→ What is needed: In the copy, include every entry exactly but none of the images.

→ Input records:

⁂

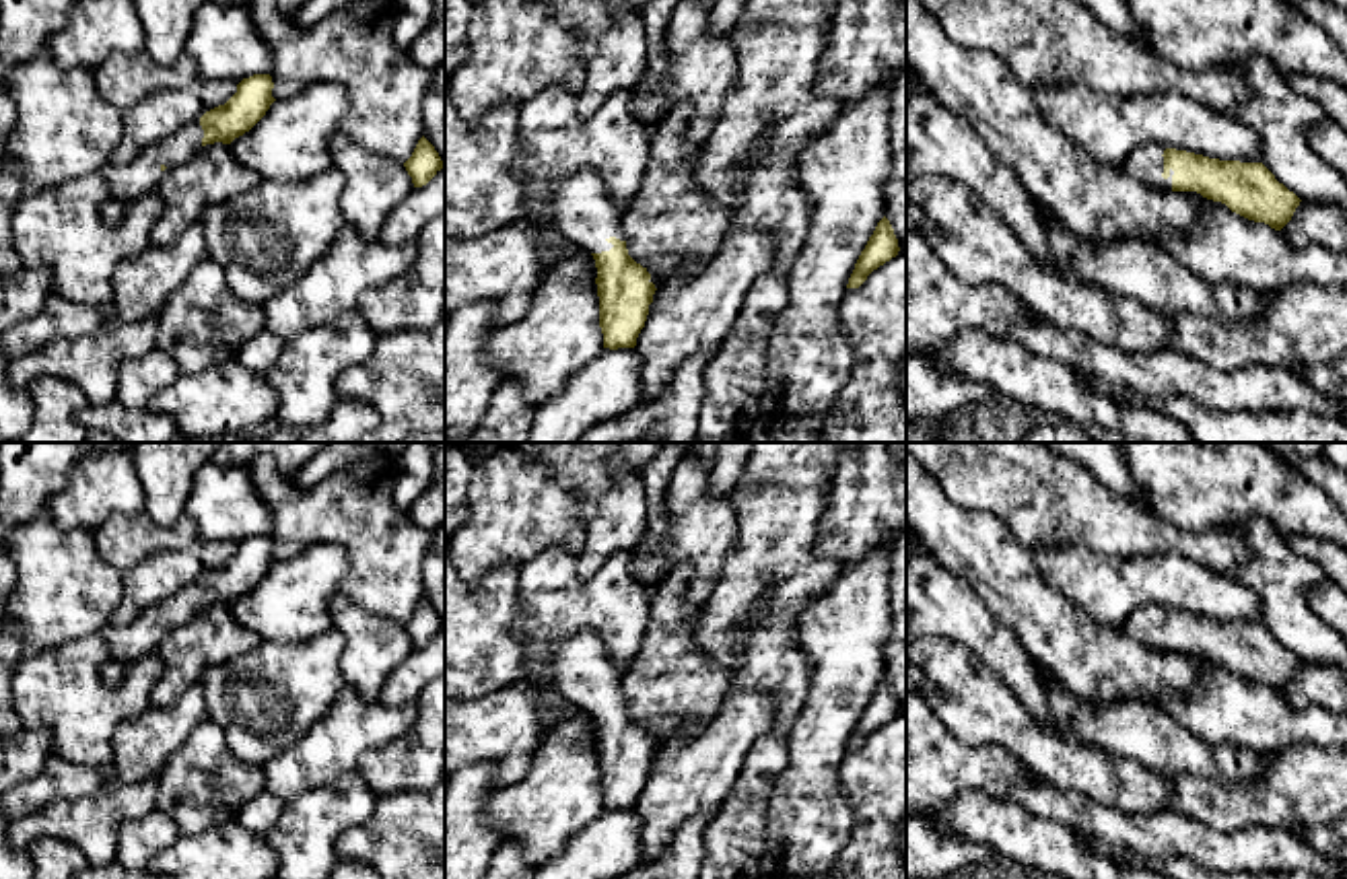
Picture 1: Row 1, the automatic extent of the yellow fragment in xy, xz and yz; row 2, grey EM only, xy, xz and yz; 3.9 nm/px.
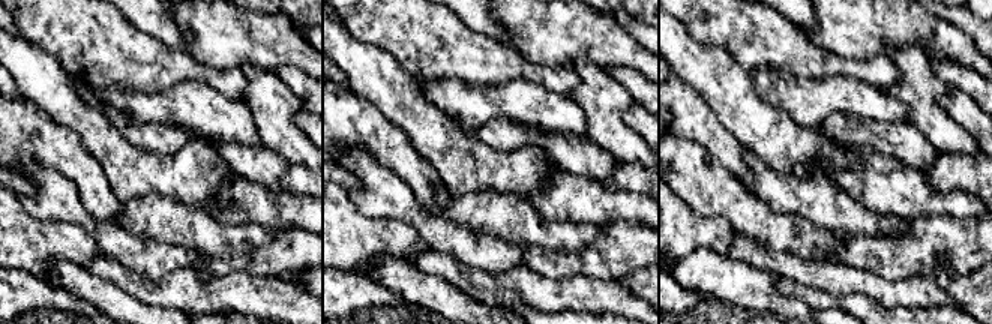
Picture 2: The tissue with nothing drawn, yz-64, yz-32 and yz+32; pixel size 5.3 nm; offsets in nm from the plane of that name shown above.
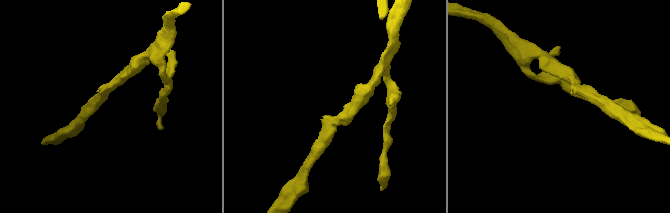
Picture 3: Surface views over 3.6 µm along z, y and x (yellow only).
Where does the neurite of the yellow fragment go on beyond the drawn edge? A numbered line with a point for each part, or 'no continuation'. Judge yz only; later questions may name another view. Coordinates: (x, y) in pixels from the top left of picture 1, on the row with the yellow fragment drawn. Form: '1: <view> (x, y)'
1: yz (1146, 163)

⁂

→ Expected answer:
Picture 1: Row 1, the automatic extent of the yellow fragment in xy, xz and yz; row 2, grey EM only, xy, xz and yz; 3.9 nm/px.
Picture 2: The tissue with nothing drawn, yz-64, yz-32 and yz+32; pixel size 5.3 nm; offsets in nm from the plane of that name shown above.
Picture 3: Surface views over 3.6 µm along z, y and x (yellow only).
Where does the neurite of the yellow fragment go on beyond the drawn edge? A numbered line with a point for each part, or 'no continuation'. Judge yz only; later questions may name another view. Coordinates: (x, y) in pixels from the top left of picture 1, on the row with the yellow fragment drawn. Form: '1: <view> (x, y)'
1: yz (1146, 163)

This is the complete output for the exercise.